Movie Review: Black Butterfly

Movie Review: Black Butterfly

Some movies hit certain folks where they live, and I’d be lying if stories about writers didn’t hit in a personal way each time they’re seen. Black Butterfly is one of those that hit a nerve, but thankfully not one that’s too sensitive since Paul, played by Antonio Banderas,  is a struggling writer that lives on his own out in his own, out of the way cabin situated in the hills where he drinks all the time and writes occasionally. This is a guy that’s fallen on hard times without any doubt since he’s in the process of selling his house, he’s separated from his wife, and now, he’s suffering a users bout of writer’s block that plenty of writers know at least a little something about. That is a writer’s hell more often than not, as the ability to make the words come isn’t the problem most times, it’s the ability to maintain the connection between your brain and your fingers to keep things flowing as they need to in order to keep the story moving. Even admitting that one is stuck is a hardship at times.

While it’s true that some authors turn to alcohol to help out in one way or another, not all of them turn to a bottle to make things better, or just make them go away. Paul is the type of character that, when stuck,  tends to brood and make things worse,  but when he comes across Jack, who is played by Jonathan Rhys Meyers, an apparently aimless drifter that decides that he wants to stick around and fix up the place when Paul decides to bring him home, things only start getting stranger, then worse. Jack kind of makes himself at home as he prompts Paul to give up drinking and start writing seriously again, even going so far as to tell Paul that he should write their story, of how he picked up a hitchhiker and gave him a ride. When Paul does start writing, however, Jack is displeased with it and burns the draft, and eventually, Paul wakes up to find Jack holding a knife to his neck to prove a point as to why his story was garbage. In other words, Jack is trying to motivate Paul, but in one of the strangest and most dangerous ways. 

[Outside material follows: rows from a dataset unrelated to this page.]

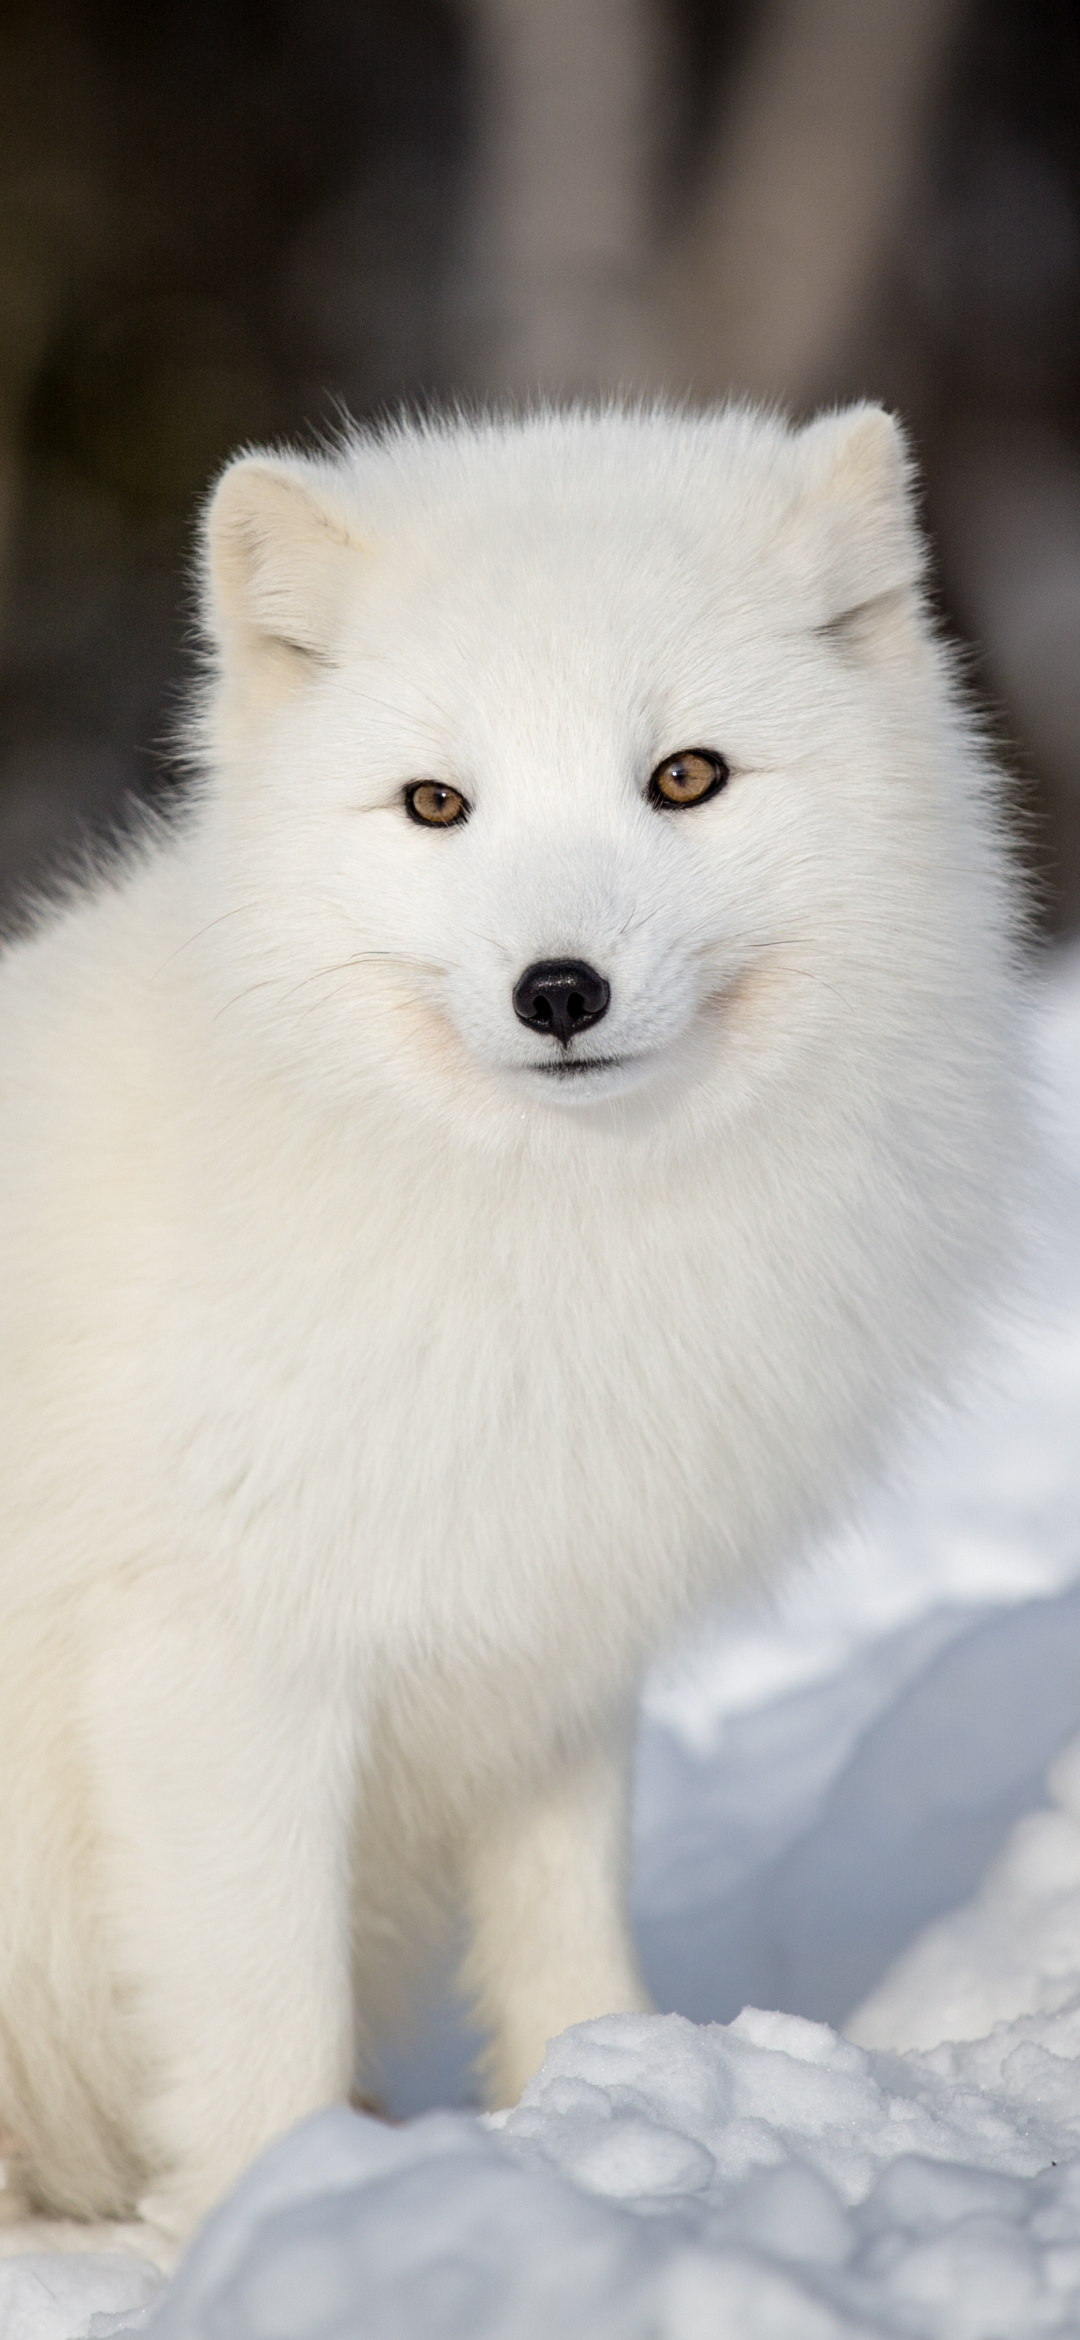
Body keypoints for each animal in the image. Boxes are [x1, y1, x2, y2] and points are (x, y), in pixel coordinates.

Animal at [0, 402, 1019, 2227]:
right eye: (436, 803)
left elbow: (565, 1938)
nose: (560, 992)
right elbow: (260, 2016)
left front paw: (613, 2112)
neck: (543, 1244)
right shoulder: (216, 1670)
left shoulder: (552, 1646)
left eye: (684, 776)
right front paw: (275, 2211)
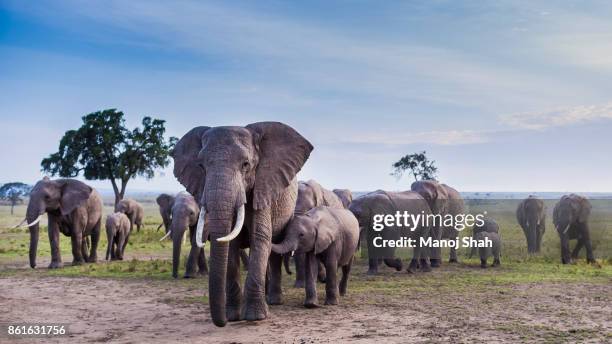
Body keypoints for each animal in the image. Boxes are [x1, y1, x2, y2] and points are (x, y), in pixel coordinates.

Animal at [172, 122, 314, 326]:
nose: (222, 322)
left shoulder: (263, 188)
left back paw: (273, 301)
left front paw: (255, 317)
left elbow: (260, 238)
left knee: (274, 250)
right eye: (201, 166)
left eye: (245, 164)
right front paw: (232, 316)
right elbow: (230, 244)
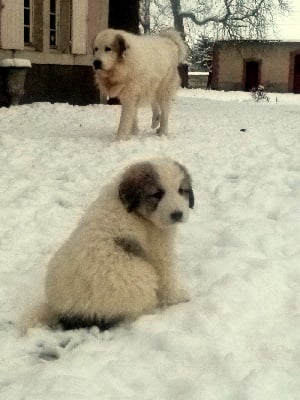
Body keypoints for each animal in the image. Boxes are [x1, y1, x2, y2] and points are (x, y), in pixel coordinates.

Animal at [26, 159, 195, 332]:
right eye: (157, 194)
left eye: (181, 190)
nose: (177, 214)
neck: (136, 212)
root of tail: (61, 310)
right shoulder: (159, 250)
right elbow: (167, 277)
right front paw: (179, 297)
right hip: (140, 278)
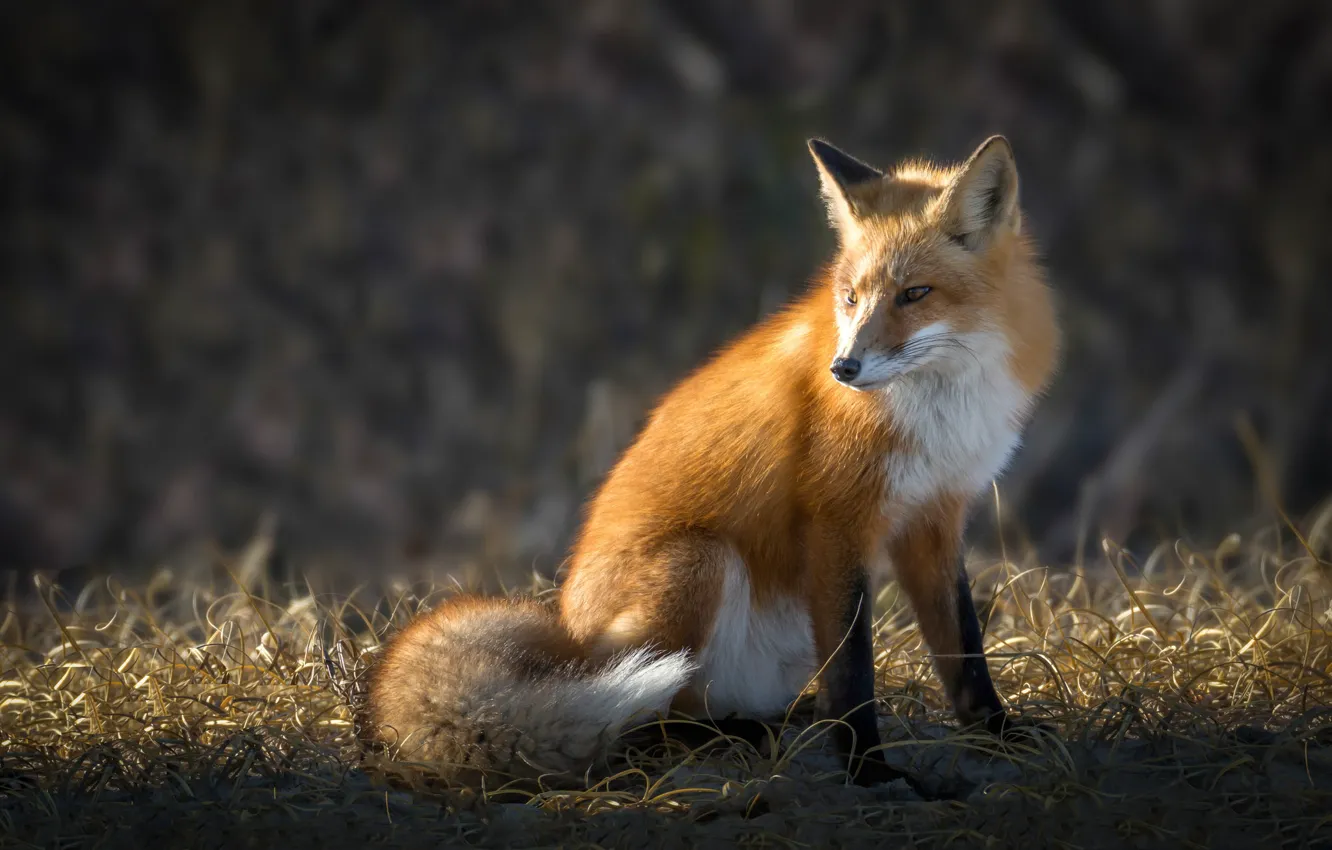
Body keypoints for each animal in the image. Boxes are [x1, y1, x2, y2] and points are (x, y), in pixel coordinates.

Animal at [365, 135, 1060, 788]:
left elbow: (963, 650)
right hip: (698, 564)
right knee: (638, 719)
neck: (939, 408)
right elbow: (852, 671)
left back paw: (767, 722)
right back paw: (725, 738)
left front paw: (997, 733)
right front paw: (867, 768)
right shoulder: (836, 524)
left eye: (915, 294)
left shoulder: (934, 518)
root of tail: (566, 630)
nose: (844, 368)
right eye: (851, 297)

It’s only when Jack decides to go truly crazy, pointing a gun at Paul when he answers the door to receive his groceries and then abducting the realtor, played by Piper Perabo, that Paul has apparently become close to as is indicated at the beginning of the movie. Things continue to spiral out of control as Jack holds them both hostage in the house, indicating that they won’t be going anywhere due to his paranoia. When Jack shoots a sheriff however things go way out of control, and Paul and the realtor, Laura, make a break for it by trying to run toward the train tracks just over the hill. Of course, Jack anticipates this and ends up capturing the two of them and marching them back to the cabin, where he closes himself in Paul’s study with Laura after tying up Paul in the upstairs bedroom. 

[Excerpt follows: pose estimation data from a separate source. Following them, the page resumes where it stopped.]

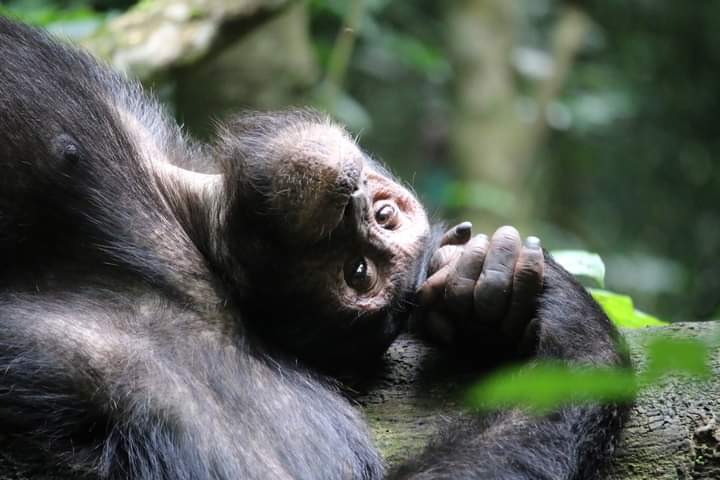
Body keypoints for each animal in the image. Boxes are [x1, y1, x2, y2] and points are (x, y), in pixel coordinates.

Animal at [0, 16, 629, 479]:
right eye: (385, 217)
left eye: (358, 272)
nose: (356, 203)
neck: (187, 233)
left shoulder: (241, 398)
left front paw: (555, 310)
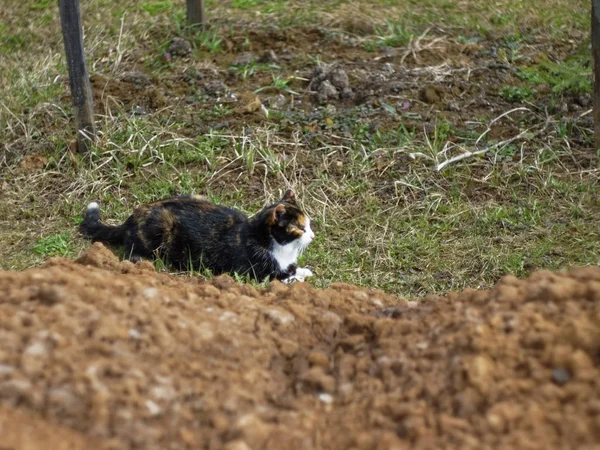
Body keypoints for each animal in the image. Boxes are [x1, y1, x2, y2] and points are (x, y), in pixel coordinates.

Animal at [79, 192, 316, 284]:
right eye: (300, 228)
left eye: (309, 224)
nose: (313, 235)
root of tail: (131, 218)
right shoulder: (254, 273)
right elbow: (282, 277)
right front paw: (299, 277)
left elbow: (292, 269)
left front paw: (304, 270)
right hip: (159, 226)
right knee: (132, 250)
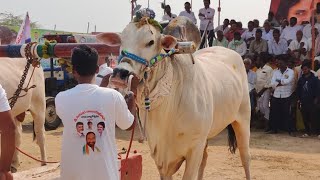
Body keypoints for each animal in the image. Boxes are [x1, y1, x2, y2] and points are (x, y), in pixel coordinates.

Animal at [96, 17, 251, 179]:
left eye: (151, 42)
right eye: (122, 40)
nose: (120, 74)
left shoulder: (194, 149)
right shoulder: (161, 157)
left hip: (243, 120)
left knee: (245, 157)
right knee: (205, 158)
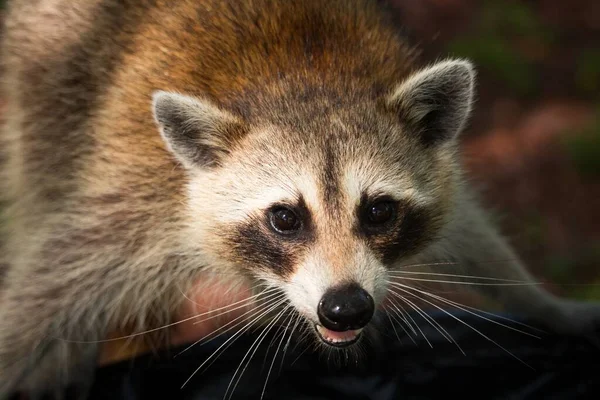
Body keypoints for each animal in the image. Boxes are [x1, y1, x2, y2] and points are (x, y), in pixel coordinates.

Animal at [1, 0, 600, 396]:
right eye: (285, 218)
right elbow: (48, 283)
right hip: (45, 94)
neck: (308, 80)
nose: (346, 305)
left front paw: (545, 305)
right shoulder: (142, 192)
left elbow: (473, 230)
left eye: (379, 211)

After escaping, Paul corners Jack in the room and starts talking about how he knows what it’s like to kill.  Upon shooting Jack, however, it’s revealed that the gun is loaded with blanks, which allows Jack to grab the shotgun and knock Paul out with it. After coming to, Paul sees several people wearing FBI badges and jackets inspecting his cabin, while the sheriff he thought to be dead is alive and looking around as well. Finding that he’s handcuffed to the chair he’s sitting in, Paul has no choice but to listen to Jack tell him how long the FBI  has been looking for him as he then tries to get a confession out of Jack for the murder of his ex-wife. It’s only when Jack notices a certain photo and an excavator outside that he puts two and two together and assumes that Paul buried his ex-wife beneath the artificial pond he dug. When Paul tries to make a confession to avoid the death penalty Jack states that he likes the end of his story better. 

This is when Paul wakes up and realizes that he’s sitting in the same position he was, which means that for the audience, this entire sequence was a dream, and as Paul begins to type, titling his story Black Butterfly, indicating that everything was the inspiration for the script he’s about to write as the credits begin to roll. But that begs the question of whether Paul really is a killer, or if his mind was simply going to places that were absolutely needed in order to serve up the kind of story that would keep an audience enthralled. In a way though, it almost feels like a giant cheat, a way to keep people watching to the end.